Each line of the data below holding the word "good" must be copied.

--- INFORMATION ---

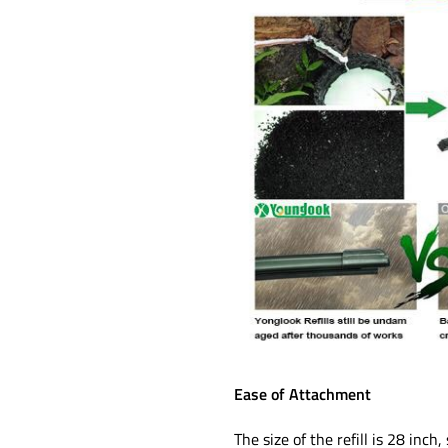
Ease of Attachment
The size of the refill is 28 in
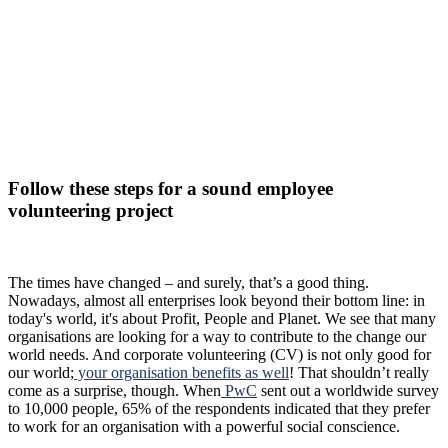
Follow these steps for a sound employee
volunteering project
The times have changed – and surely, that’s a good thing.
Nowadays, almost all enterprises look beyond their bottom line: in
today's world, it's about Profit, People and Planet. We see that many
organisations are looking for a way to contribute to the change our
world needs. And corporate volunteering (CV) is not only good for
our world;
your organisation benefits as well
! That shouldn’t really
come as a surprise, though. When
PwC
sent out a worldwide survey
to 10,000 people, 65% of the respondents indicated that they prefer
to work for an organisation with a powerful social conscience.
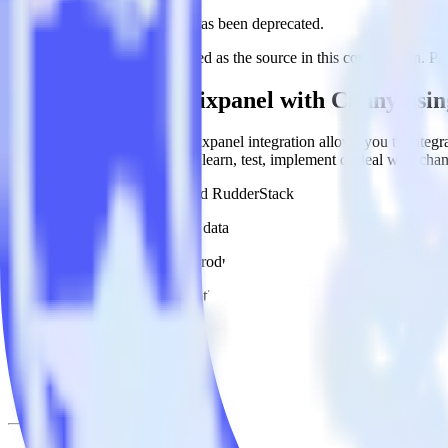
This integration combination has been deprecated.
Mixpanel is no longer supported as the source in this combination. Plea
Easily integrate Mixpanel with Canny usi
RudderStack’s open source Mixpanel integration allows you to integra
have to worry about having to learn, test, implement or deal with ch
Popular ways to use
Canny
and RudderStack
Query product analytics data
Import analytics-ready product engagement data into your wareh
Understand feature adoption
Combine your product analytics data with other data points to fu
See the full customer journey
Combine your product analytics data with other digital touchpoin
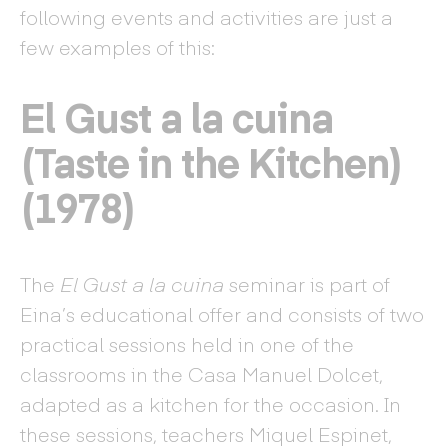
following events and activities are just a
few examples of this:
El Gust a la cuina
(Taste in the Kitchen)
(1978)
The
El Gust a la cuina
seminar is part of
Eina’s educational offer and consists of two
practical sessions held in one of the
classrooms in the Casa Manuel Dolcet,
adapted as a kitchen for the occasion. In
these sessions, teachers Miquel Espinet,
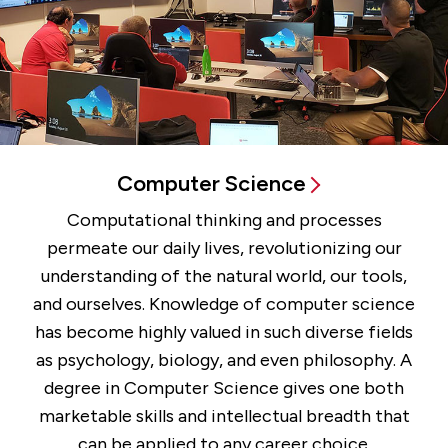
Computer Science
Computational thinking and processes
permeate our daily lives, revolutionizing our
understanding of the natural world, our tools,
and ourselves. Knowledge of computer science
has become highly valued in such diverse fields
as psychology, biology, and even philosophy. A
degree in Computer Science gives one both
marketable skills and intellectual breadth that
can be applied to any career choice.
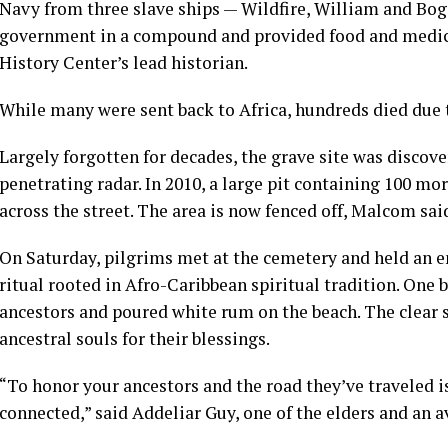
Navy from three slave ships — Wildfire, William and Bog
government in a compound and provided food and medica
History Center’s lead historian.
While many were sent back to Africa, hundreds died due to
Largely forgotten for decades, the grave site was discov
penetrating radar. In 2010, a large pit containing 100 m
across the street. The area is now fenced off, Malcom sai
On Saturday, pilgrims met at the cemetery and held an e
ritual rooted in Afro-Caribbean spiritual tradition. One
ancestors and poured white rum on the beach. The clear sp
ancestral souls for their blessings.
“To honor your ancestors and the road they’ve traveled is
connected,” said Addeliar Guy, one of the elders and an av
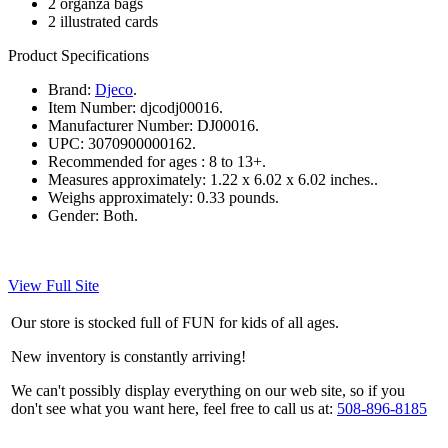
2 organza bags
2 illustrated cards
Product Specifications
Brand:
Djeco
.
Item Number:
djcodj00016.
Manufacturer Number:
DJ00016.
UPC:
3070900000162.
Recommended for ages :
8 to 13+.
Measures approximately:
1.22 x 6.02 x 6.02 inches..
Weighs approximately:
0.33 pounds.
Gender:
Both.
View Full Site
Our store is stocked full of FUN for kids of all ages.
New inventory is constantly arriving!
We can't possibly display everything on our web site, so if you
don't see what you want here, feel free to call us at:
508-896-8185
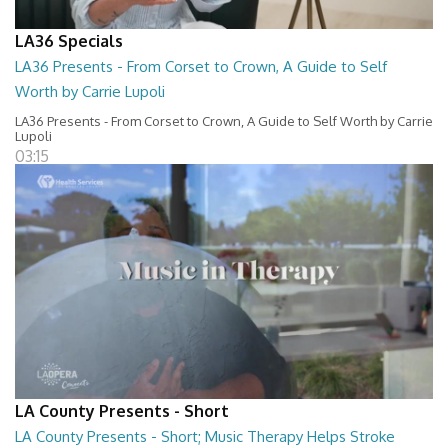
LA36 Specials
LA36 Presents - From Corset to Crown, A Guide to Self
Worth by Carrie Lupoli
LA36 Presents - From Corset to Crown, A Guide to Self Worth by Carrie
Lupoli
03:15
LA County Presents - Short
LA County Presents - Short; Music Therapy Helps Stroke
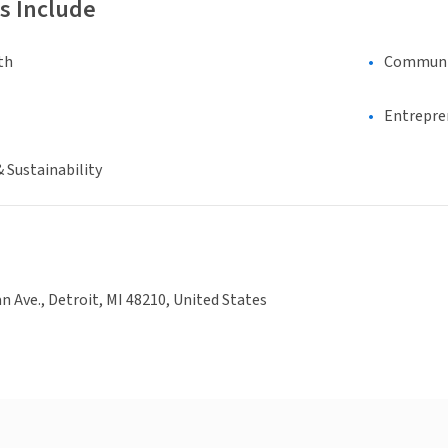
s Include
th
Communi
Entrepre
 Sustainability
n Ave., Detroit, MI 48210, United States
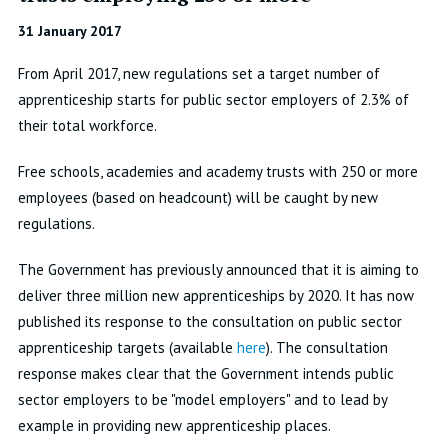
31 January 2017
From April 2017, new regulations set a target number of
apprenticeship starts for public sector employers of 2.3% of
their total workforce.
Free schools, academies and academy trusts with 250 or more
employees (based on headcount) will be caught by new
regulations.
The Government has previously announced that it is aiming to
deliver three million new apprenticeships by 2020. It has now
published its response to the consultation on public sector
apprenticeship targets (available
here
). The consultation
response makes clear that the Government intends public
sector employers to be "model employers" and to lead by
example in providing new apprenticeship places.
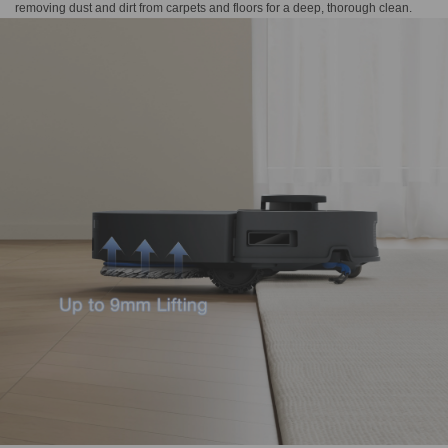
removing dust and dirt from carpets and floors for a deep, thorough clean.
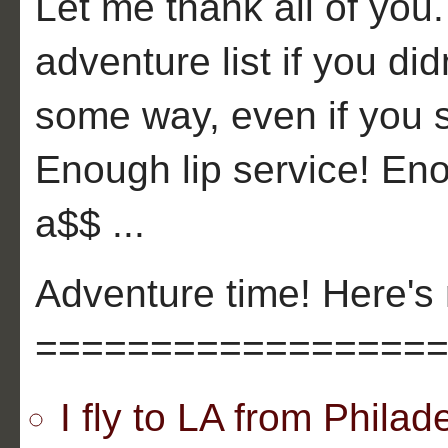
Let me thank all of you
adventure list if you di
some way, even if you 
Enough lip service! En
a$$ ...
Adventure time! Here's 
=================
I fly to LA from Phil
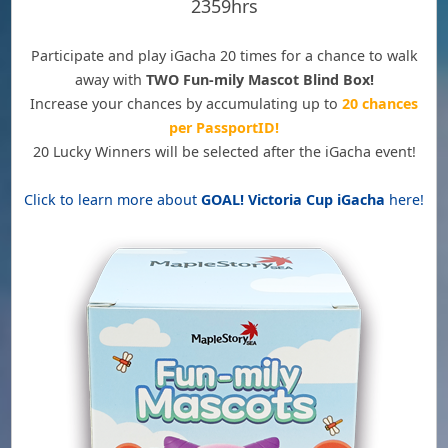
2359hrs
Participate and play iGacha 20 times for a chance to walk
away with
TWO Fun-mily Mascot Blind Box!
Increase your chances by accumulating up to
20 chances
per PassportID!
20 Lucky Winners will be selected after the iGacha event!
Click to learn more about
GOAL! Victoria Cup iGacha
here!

---

● TASK RESULT
The times have changed – and surely, that’s a good thing.
world needs. And corporate volunteering (CV) is not only good for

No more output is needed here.